- [Texte de la page]
--- --- ---

Yokohama fut ainsi, par la force des choses, choisi pour l’une des trois résidences affectées aux Européens et aux Américains, et, grâce à leur activité, ce pauvre et obscur village devint en peu de temps une ville riche et florissante. Elle compte aujourd’hui trois ou quatre mille habitans, qui, tous sans exception, tirent des étrangers leurs moyens d’existence, et qui, pour cela même, sont appelés à jouer un rôle dans l’histoire de la régénération de leur patrie. Le commerce de Nagasacki et de Hakodadé n’est pas considérable : il consiste presque entièrement en articles d’exportation, et s’il augmente les revenus du Japon, il ne peut pas l’initier au secret des sciences et de l’industrie européennes. A Yokohama au contraire, l’importation est aussi active que variée, et les Japonais, en recevant les mille produits de l’industrie occidentale, prennent de continuelles leçons dont, avec leur vive intelligence, ils ont su déjà tirer parti.

Le port de Yokohama est vaste; il pourrait abriter des centaines de navires. Des collines boisées, couvertes de champs cultivés et de bourgades, l’enferment au nord et à l’ouest; des montagnes, plus éloignées, au pied desquelles se trouvent en grand nombre des villes et des villages, le protègent contre les vents du sud. Il est ouvert au levant, mais les tempêtes qui s’élèvent de ce point de l’horizon sont fort rares, et jusqu’à présent on n’a eu aucun désastre maritime à y déplorer. Quant aux environs, ils offrent une grande variété de sites pittoresques. La nature, comme à Nagasacki, y a un charme si puissant, que la plupart des étrangers s’attachent à Yokohama comme à une seconde patrie.

--- --- ---

- [Données fournies]
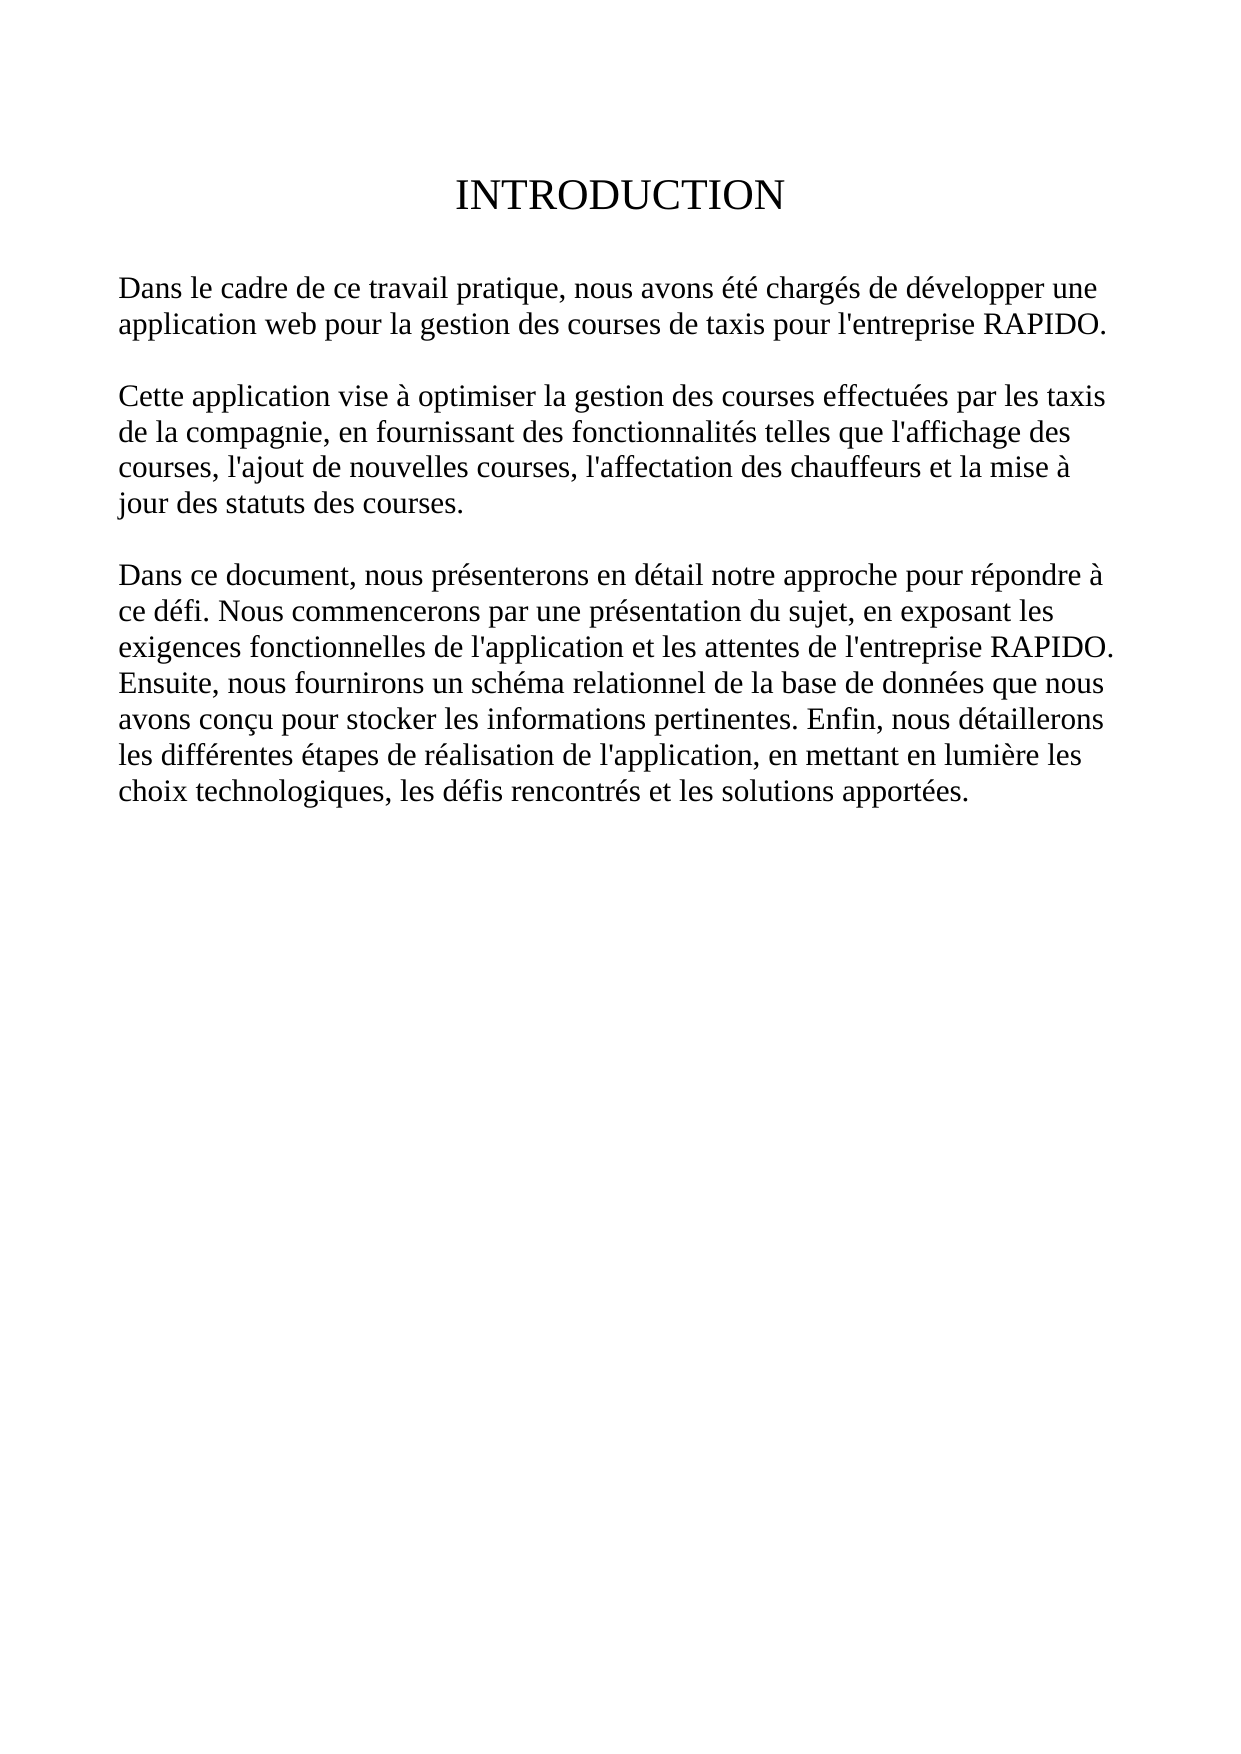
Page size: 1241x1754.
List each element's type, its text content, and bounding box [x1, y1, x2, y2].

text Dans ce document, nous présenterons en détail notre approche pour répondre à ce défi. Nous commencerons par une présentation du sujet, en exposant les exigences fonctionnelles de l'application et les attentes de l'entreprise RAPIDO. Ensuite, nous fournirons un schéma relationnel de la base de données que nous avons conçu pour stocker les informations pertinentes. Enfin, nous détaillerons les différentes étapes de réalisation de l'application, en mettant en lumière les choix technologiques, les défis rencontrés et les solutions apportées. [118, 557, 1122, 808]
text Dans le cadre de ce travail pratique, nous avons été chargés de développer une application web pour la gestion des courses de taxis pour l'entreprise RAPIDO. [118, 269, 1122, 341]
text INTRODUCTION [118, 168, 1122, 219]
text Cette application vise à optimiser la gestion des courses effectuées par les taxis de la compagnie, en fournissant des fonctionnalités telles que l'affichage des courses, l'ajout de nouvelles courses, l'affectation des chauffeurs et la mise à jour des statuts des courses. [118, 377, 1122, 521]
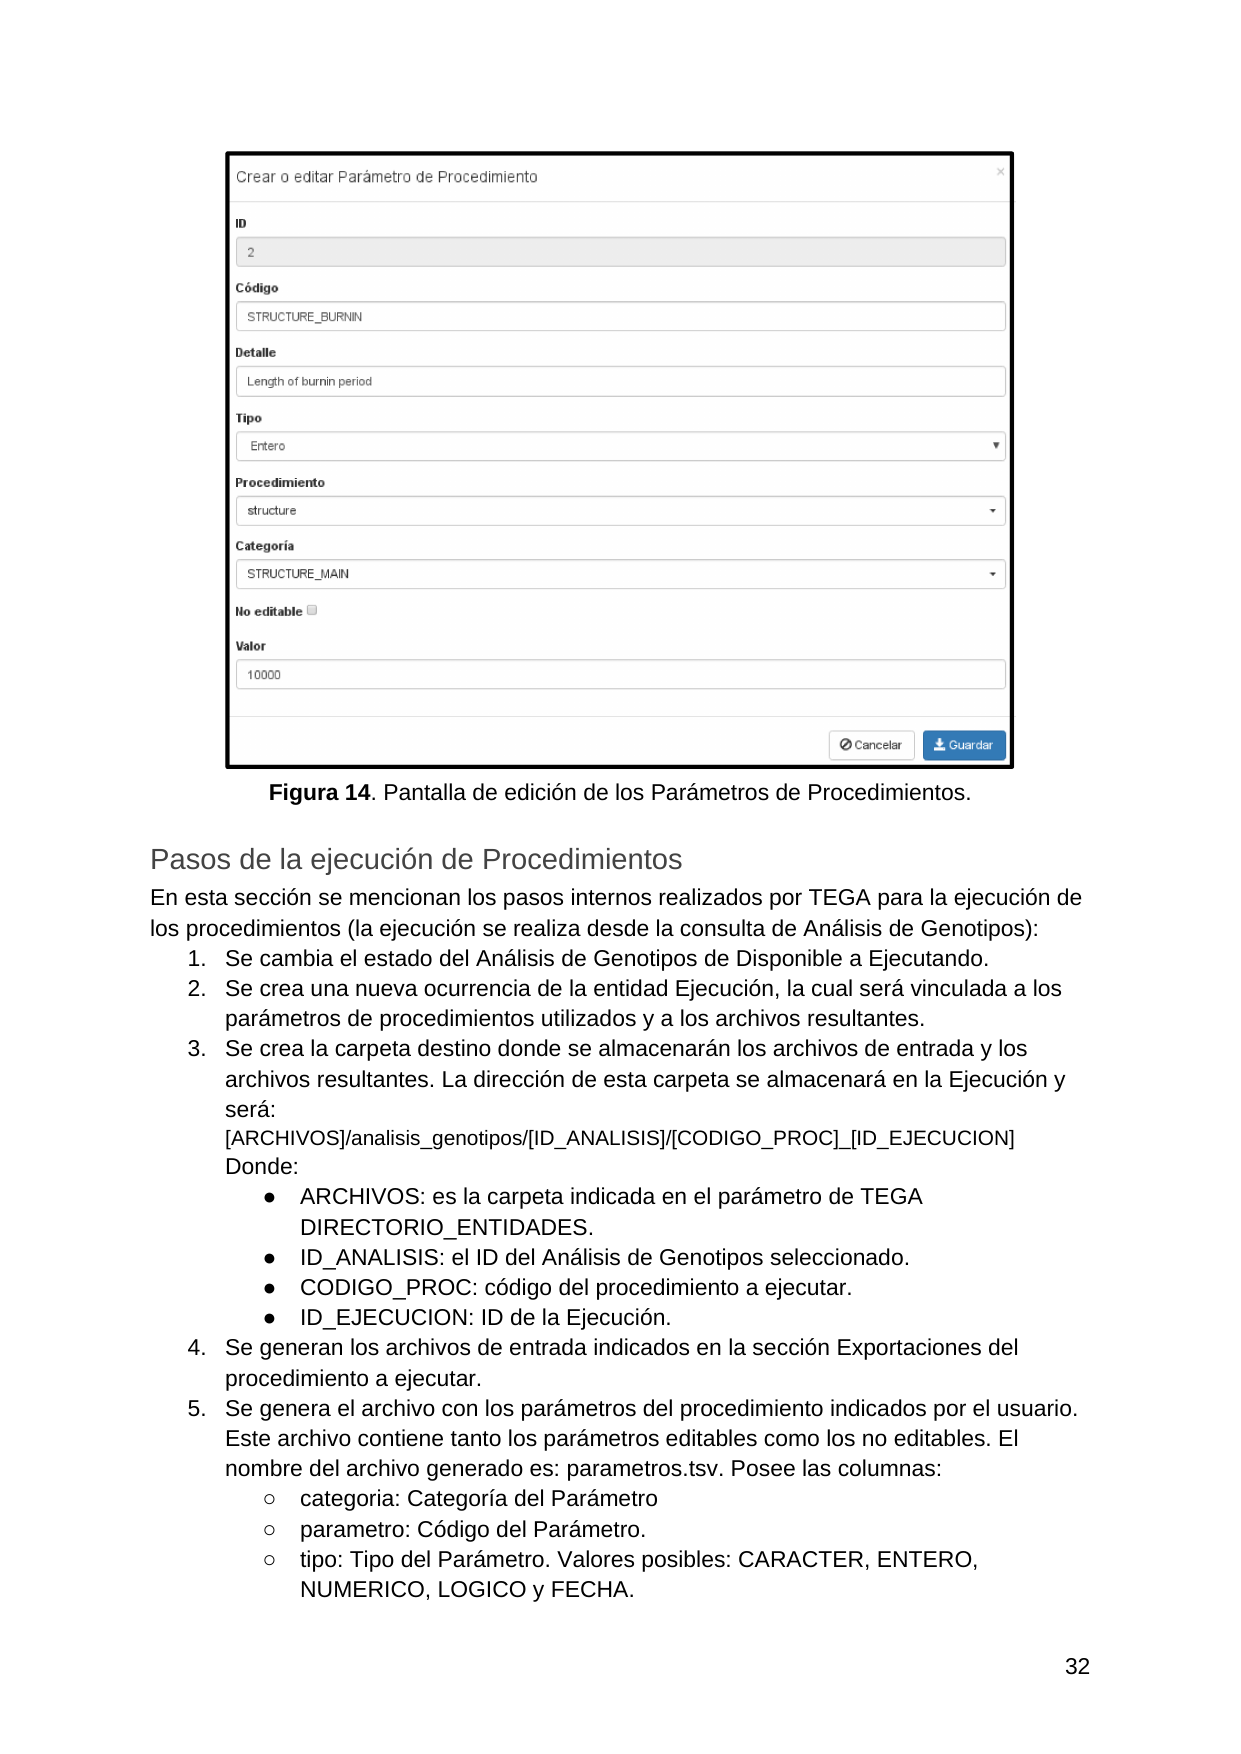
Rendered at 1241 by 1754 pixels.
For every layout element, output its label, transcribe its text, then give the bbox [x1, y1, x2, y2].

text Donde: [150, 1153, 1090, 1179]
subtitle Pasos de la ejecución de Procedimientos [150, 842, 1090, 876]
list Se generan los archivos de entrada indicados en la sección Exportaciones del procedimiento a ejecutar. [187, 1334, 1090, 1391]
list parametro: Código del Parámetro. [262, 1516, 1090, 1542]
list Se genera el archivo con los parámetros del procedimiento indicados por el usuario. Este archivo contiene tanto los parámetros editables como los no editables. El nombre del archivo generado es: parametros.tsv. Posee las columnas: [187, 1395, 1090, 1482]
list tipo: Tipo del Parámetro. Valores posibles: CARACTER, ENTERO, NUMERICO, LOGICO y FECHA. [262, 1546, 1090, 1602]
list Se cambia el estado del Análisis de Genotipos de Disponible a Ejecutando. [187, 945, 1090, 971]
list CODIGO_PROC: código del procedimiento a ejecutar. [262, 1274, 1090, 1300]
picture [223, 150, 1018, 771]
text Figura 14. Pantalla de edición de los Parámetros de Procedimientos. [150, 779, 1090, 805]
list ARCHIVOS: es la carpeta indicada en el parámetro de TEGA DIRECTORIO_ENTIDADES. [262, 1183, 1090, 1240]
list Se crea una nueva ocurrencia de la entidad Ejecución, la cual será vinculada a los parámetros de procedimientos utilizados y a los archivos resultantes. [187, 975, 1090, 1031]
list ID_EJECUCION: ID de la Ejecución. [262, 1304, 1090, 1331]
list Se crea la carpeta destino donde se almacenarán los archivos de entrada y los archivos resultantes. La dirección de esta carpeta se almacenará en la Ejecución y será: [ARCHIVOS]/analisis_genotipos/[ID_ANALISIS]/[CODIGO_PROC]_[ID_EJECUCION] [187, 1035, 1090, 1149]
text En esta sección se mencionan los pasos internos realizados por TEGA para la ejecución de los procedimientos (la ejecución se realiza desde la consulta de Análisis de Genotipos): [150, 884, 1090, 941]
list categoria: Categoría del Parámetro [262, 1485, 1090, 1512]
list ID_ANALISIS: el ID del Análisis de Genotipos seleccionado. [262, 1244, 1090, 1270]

--- --- ---

- [Liste des tâches]
A: Répondez aux questions suivantes à partir du texte sur Yokohama, une réponse par ligne :
(i) Combien d'habitants Yokohama compte-t-elle aujourd'hui ?
(ii) En quoi consiste presque entièrement le commerce de Nagasacki et de Hakodadé ?
(iii) De quel côté le port de Yokohama est-il ouvert ?
B: Recopiez le passage du texte sur Yokohama depuis « Le port de Yokohama » jusqu'à « une seconde patrie. » inclus.
C: Indiquez si chacune des affirmations suivantes concorde avec le texte sur Yokohama, en répondant par oui ou par non et en citant les mots du texte qui le justifient :
(i) Le port de Yokohama pourrait abriter des centaines de navires.
(ii) Les tempêtes venant du levant sont fréquentes à Yokohama.
(iii) À Yokohama, l'importation est peu active.

- [Corrigés complets]
A:
(i) Trois ou quatre mille habitants.
(ii) En articles d'exportation.
(iii) Au levant.

B:
Le port de Yokohama est vaste; il pourrait abriter des centaines de navires. Des collines boisées, couvertes de champs cultivés et de bourgades, l’enferment au nord et à l’ouest; des montagnes, plus éloignées, au pied desquelles se trouvent en grand nombre des villes et des villages, le protègent contre les vents du sud. Il est ouvert au levant, mais les tempêtes qui s’élèvent de ce point de l’horizon sont fort rares, et jusqu’à présent on n’a eu aucun désastre maritime à y déplorer. Quant aux environs, ils offrent une grande variété de sites pittoresques. La nature, comme à Nagasacki, y a un charme si puissant, que la plupart des étrangers s’attachent à Yokohama comme à une seconde patrie.

C:
(i) Oui : « il pourrait abriter des centaines de navires ».
(ii) Non : « les tempêtes qui s’élèvent de ce point de l’horizon sont fort rares ».
(iii) Non : « l’importation est aussi active que variée ».